BEGIN MATERIAL SHOWN

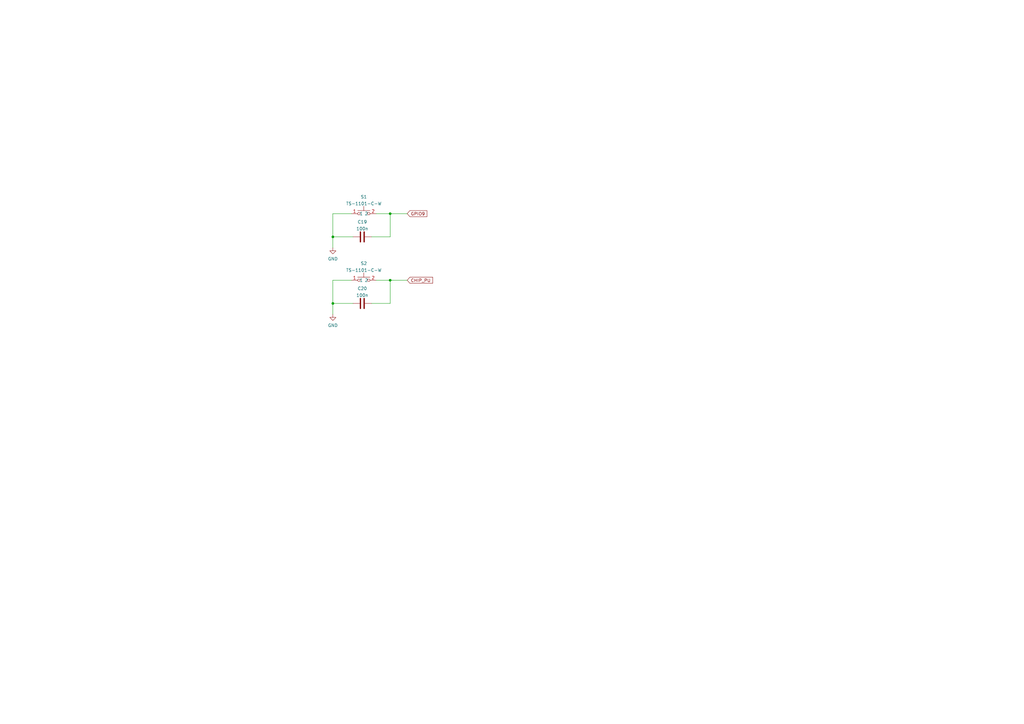
<source format=kicad_sch>
(kicad_sch (version 20211123) (generator eeschema)

  (uuid fddfbd63-ca88-45c6-a8cb-60600f065dbe)

  (paper "A3")

  

  (junction (at 136.525 124.46) (diameter 0) (color 0 0 0 0)
    (uuid 10a798ac-bf1a-4ac3-98d8-fd2cfc946cd3)
  )
  (junction (at 160.02 87.63) (diameter 0) (color 0 0 0 0)
    (uuid 3e02c402-a2e0-4c60-b55e-2571cbd6753f)
  )
  (junction (at 160.02 114.935) (diameter 0) (color 0 0 0 0)
    (uuid 6f0d9c49-9a54-4775-937c-36ecc132e9b3)
  )
  (junction (at 136.525 97.155) (diameter 0) (color 0 0 0 0)
    (uuid c381f116-d632-462f-bf87-9be467f56c46)
  )

  (wire (pts (xy 136.525 87.63) (xy 136.525 97.155))
    (stroke (width 0) (type default) (color 0 0 0 0))
    (uuid 0d8e03c5-778e-4bb0-860e-1575bf0f0b02)
  )
  (wire (pts (xy 154.305 87.63) (xy 160.02 87.63))
    (stroke (width 0) (type default) (color 0 0 0 0))
    (uuid 1896ea79-a182-4a81-8bd6-8d2df1389861)
  )
  (wire (pts (xy 160.02 97.155) (xy 152.4 97.155))
    (stroke (width 0) (type default) (color 0 0 0 0))
    (uuid 299e3078-2d2b-4e2d-8650-77de13f8807b)
  )
  (wire (pts (xy 136.525 114.935) (xy 136.525 124.46))
    (stroke (width 0) (type default) (color 0 0 0 0))
    (uuid 35047816-e0ed-4f12-9c6a-3474aecb3b4a)
  )
  (wire (pts (xy 136.525 124.46) (xy 136.525 128.905))
    (stroke (width 0) (type default) (color 0 0 0 0))
    (uuid 60c31d71-f4cf-477e-8814-e10a3a63ddea)
  )
  (wire (pts (xy 136.525 124.46) (xy 144.78 124.46))
    (stroke (width 0) (type default) (color 0 0 0 0))
    (uuid 61b8d23e-2102-4adb-88f7-658d756312e2)
  )
  (wire (pts (xy 144.145 87.63) (xy 136.525 87.63))
    (stroke (width 0) (type default) (color 0 0 0 0))
    (uuid 7dde35cc-cbe0-48d7-bd8a-d293970eb5f6)
  )
  (wire (pts (xy 160.02 124.46) (xy 152.4 124.46))
    (stroke (width 0) (type default) (color 0 0 0 0))
    (uuid 84a24b11-8e01-4cff-875c-db8b452b6bc3)
  )
  (wire (pts (xy 136.525 97.155) (xy 144.78 97.155))
    (stroke (width 0) (type default) (color 0 0 0 0))
    (uuid 9301a3ad-6f19-493d-b86e-855fbada9186)
  )
  (wire (pts (xy 136.525 97.155) (xy 136.525 101.6))
    (stroke (width 0) (type default) (color 0 0 0 0))
    (uuid a3d5947d-48d9-4cfb-8b57-bccedd26be65)
  )
  (wire (pts (xy 160.02 87.63) (xy 167.005 87.63))
    (stroke (width 0) (type default) (color 0 0 0 0))
    (uuid c10ed0d8-e496-494f-81e9-9a99d8096bdd)
  )
  (wire (pts (xy 144.145 114.935) (xy 136.525 114.935))
    (stroke (width 0) (type default) (color 0 0 0 0))
    (uuid c37d4742-a223-4dd1-8e16-781e161b48a6)
  )
  (wire (pts (xy 160.02 114.935) (xy 167.005 114.935))
    (stroke (width 0) (type default) (color 0 0 0 0))
    (uuid c6d0a935-6cd5-4172-8422-8ee5cd3e0788)
  )
  (wire (pts (xy 160.02 114.935) (xy 160.02 124.46))
    (stroke (width 0) (type default) (color 0 0 0 0))
    (uuid cb118957-648f-4ea6-bc7e-0ed2ff6b5d0f)
  )
  (wire (pts (xy 154.305 114.935) (xy 160.02 114.935))
    (stroke (width 0) (type default) (color 0 0 0 0))
    (uuid d42d948a-53b1-40a6-994f-128345324b4b)
  )
  (wire (pts (xy 160.02 87.63) (xy 160.02 97.155))
    (stroke (width 0) (type default) (color 0 0 0 0))
    (uuid ff3aea63-260d-4160-8fc3-d45b8c823f8e)
  )

  (global_label "CHIP_PU" (shape input) (at 167.005 114.935 0) (fields_autoplaced)
    (effects (font (size 1.27 1.27)) (justify left))
    (uuid 1c4dd87d-10e3-489d-8ef2-4f0a810888a2)
    (property "Intersheet References" "${INTERSHEET_REFS}" (id 0) (at 177.3725 114.8556 0)
      (effects (font (size 1.27 1.27)) (justify left) hide)
    )
  )
  (global_label "GPIO9" (shape input) (at 167.005 87.63 0) (fields_autoplaced)
    (effects (font (size 1.27 1.27)) (justify left))
    (uuid 310bf2b9-555b-4c09-a178-455d34d64980)
    (property "Intersheet References" "${INTERSHEET_REFS}" (id 0) (at 175.014 87.5506 0)
      (effects (font (size 1.27 1.27)) (justify left) hide)
    )
  )

  (symbol (lib_id "Capacitor_JLC:100n") (at 148.59 124.46 90) (unit 1)
    (in_bom yes) (on_board yes) (fields_autoplaced)
    (uuid 1d68dff6-9632-44d9-a5b0-f109f6ae5835)
    (property "Reference" "C20" (id 0) (at 148.59 118.3345 90))
    (property "Value" "100n" (id 1) (at 148.59 121.1096 90))
    (property "Footprint" "Capacitor_SMD:C_0402_1005Metric" (id 2) (at 152.4 123.4948 0)
      (effects (font (size 1.27 1.27)) hide)
    )
    (property "Datasheet" "~" (id 3) (at 148.59 124.46 0)
      (effects (font (size 1.27 1.27)) hide)
    )
    (property "Type" "X7R" (id 4) (at 148.59 124.46 0)
      (effects (font (size 1.27 1.27)) hide)
    )
    (property "LCSC" "C307331" (id 5) (at 148.59 124.46 0)
      (effects (font (size 1.27 1.27)) hide)
    )
    (pin "1" (uuid bc5bf7eb-2d93-401f-b7c4-cb260a7e2f5e))
    (pin "2" (uuid 64dd3614-905d-4342-b170-49ecafd7e706))
  )

  (symbol (lib_id "power:GND") (at 136.525 101.6 0) (unit 1)
    (in_bom yes) (on_board yes) (fields_autoplaced)
    (uuid 6771990c-aaba-4097-ab4b-ba2dcda17d79)
    (property "Reference" "#PWR0147" (id 0) (at 136.525 107.95 0)
      (effects (font (size 1.27 1.27)) hide)
    )
    (property "Value" "GND" (id 1) (at 136.525 106.1625 0))
    (property "Footprint" "" (id 2) (at 136.525 101.6 0)
      (effects (font (size 1.27 1.27)) hide)
    )
    (property "Datasheet" "" (id 3) (at 136.525 101.6 0)
      (effects (font (size 1.27 1.27)) hide)
    )
    (pin "1" (uuid f39d8fc8-83a5-476b-9e9f-369d785aa622))
  )

  (symbol (lib_id "power:GND") (at 136.525 128.905 0) (unit 1)
    (in_bom yes) (on_board yes) (fields_autoplaced)
    (uuid 7ea9803b-b17b-40de-abec-80224b3d2497)
    (property "Reference" "#PWR0148" (id 0) (at 136.525 135.255 0)
      (effects (font (size 1.27 1.27)) hide)
    )
    (property "Value" "GND" (id 1) (at 136.525 133.4675 0))
    (property "Footprint" "" (id 2) (at 136.525 128.905 0)
      (effects (font (size 1.27 1.27)) hide)
    )
    (property "Datasheet" "" (id 3) (at 136.525 128.905 0)
      (effects (font (size 1.27 1.27)) hide)
    )
    (pin "1" (uuid 96d5bf15-e4f4-4288-90f5-fff1f20a6d06))
  )

  (symbol (lib_id "Capacitor_JLC:100n") (at 148.59 97.155 90) (unit 1)
    (in_bom yes) (on_board yes) (fields_autoplaced)
    (uuid 80d1ee06-2e42-419e-9ef6-251b33ff5dfc)
    (property "Reference" "C19" (id 0) (at 148.59 91.0295 90))
    (property "Value" "100n" (id 1) (at 148.59 93.8046 90))
    (property "Footprint" "Capacitor_SMD:C_0402_1005Metric" (id 2) (at 152.4 96.1898 0)
      (effects (font (size 1.27 1.27)) hide)
    )
    (property "Datasheet" "~" (id 3) (at 148.59 97.155 0)
      (effects (font (size 1.27 1.27)) hide)
    )
    (property "Type" "X7R" (id 4) (at 148.59 97.155 0)
      (effects (font (size 1.27 1.27)) hide)
    )
    (property "LCSC" "C307331" (id 5) (at 148.59 97.155 0)
      (effects (font (size 1.27 1.27)) hide)
    )
    (pin "1" (uuid ba8ce18d-9c27-4b7d-9351-536fc203a39d))
    (pin "2" (uuid bf2af467-e412-4fbb-9286-750ef2fe032a))
  )

  (symbol (lib_id "Button_JLC:TS-1101-C-W") (at 140.335 89.535 0) (unit 1)
    (in_bom yes) (on_board yes) (fields_autoplaced)
    (uuid ae007300-bd09-4b4a-84a9-729054a0f202)
    (property "Reference" "S1" (id 0) (at 149.225 80.7425 0))
    (property "Value" "TS-1101-C-W" (id 1) (at 149.225 83.5176 0))
    (property "Footprint" "TS1101CW" (id 2) (at 159.385 86.995 0)
      (effects (font (size 1.27 1.27)) (justify left) hide)
    )
    (property "Datasheet" "http://www.helloxkb.com/public/images/pdf/TS-1101-C-W-.pdf" (id 3) (at 159.385 89.535 0)
      (effects (font (size 1.27 1.27)) (justify left) hide)
    )
    (property "Description" "Tactile Switches SPST 6.00mm x 3.60mm 0.60mm 50mA @ 12VDC SMD RoHS" (id 4) (at 159.385 92.075 0)
      (effects (font (size 1.27 1.27)) (justify left) hide)
    )
    (property "Height" "2.6" (id 5) (at 159.385 94.615 0)
      (effects (font (size 1.27 1.27)) (justify left) hide)
    )
    (property "Manufacturer_Name" "XKB Connectivity" (id 6) (at 159.385 97.155 0)
      (effects (font (size 1.27 1.27)) (justify left) hide)
    )
    (property "Manufacturer_Part_Number" "TS-1101-C-W" (id 7) (at 159.385 99.695 0)
      (effects (font (size 1.27 1.27)) (justify left) hide)
    )
    (property "Mouser Part Number" "" (id 8) (at 159.385 102.235 0)
      (effects (font (size 1.27 1.27)) (justify left) hide)
    )
    (property "Mouser Price/Stock" "" (id 9) (at 159.385 104.775 0)
      (effects (font (size 1.27 1.27)) (justify left) hide)
    )
    (property "Arrow Part Number" "" (id 10) (at 159.385 107.315 0)
      (effects (font (size 1.27 1.27)) (justify left) hide)
    )
    (property "Arrow Price/Stock" "" (id 11) (at 159.385 109.855 0)
      (effects (font (size 1.27 1.27)) (justify left) hide)
    )
    (property "LCSC" "C318938" (id 12) (at 140.335 89.535 0)
      (effects (font (size 1.27 1.27)) hide)
    )
    (pin "1" (uuid 1329ed5f-5b4d-43fe-8e5e-0ccf92673a93))
    (pin "2" (uuid 4ce6ee2f-b216-4fde-88d8-3cbdd8ca5a1d))
  )

  (symbol (lib_id "Button_JLC:TS-1101-C-W") (at 140.335 116.84 0) (unit 1)
    (in_bom yes) (on_board yes) (fields_autoplaced)
    (uuid fae378d1-a4e8-418f-bdca-8c20865c4b34)
    (property "Reference" "S2" (id 0) (at 149.225 108.0475 0))
    (property "Value" "TS-1101-C-W" (id 1) (at 149.225 110.8226 0))
    (property "Footprint" "TS1101CW" (id 2) (at 159.385 114.3 0)
      (effects (font (size 1.27 1.27)) (justify left) hide)
    )
    (property "Datasheet" "http://www.helloxkb.com/public/images/pdf/TS-1101-C-W-.pdf" (id 3) (at 159.385 116.84 0)
      (effects (font (size 1.27 1.27)) (justify left) hide)
    )
    (property "Description" "Tactile Switches SPST 6.00mm x 3.60mm 0.60mm 50mA @ 12VDC SMD RoHS" (id 4) (at 159.385 119.38 0)
      (effects (font (size 1.27 1.27)) (justify left) hide)
    )
    (property "Height" "2.6" (id 5) (at 159.385 121.92 0)
      (effects (font (size 1.27 1.27)) (justify left) hide)
    )
    (property "Manufacturer_Name" "XKB Connectivity" (id 6) (at 159.385 124.46 0)
      (effects (font (size 1.27 1.27)) (justify left) hide)
    )
    (property "Manufacturer_Part_Number" "TS-1101-C-W" (id 7) (at 159.385 127 0)
      (effects (font (size 1.27 1.27)) (justify left) hide)
    )
    (property "Mouser Part Number" "" (id 8) (at 159.385 129.54 0)
      (effects (font (size 1.27 1.27)) (justify left) hide)
    )
    (property "Mouser Price/Stock" "" (id 9) (at 159.385 132.08 0)
      (effects (font (size 1.27 1.27)) (justify left) hide)
    )
    (property "Arrow Part Number" "" (id 10) (at 159.385 134.62 0)
      (effects (font (size 1.27 1.27)) (justify left) hide)
    )
    (property "Arrow Price/Stock" "" (id 11) (at 159.385 137.16 0)
      (effects (font (size 1.27 1.27)) (justify left) hide)
    )
    (property "LCSC" "C318938" (id 12) (at 140.335 116.84 0)
      (effects (font (size 1.27 1.27)) hide)
    )
    (pin "1" (uuid 98496b59-f09c-4d04-a99b-ff0bd093e4af))
    (pin "2" (uuid 9ff78464-55c3-4765-bf74-758601a6f2b0))
  )
)

</source>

END MATERIAL SHOWN

● **WHAT TO DO**
Your answer must be a single number, the count of lines in the data that hold the string "RoHS".

● **RESULT OF THIS TASK**
2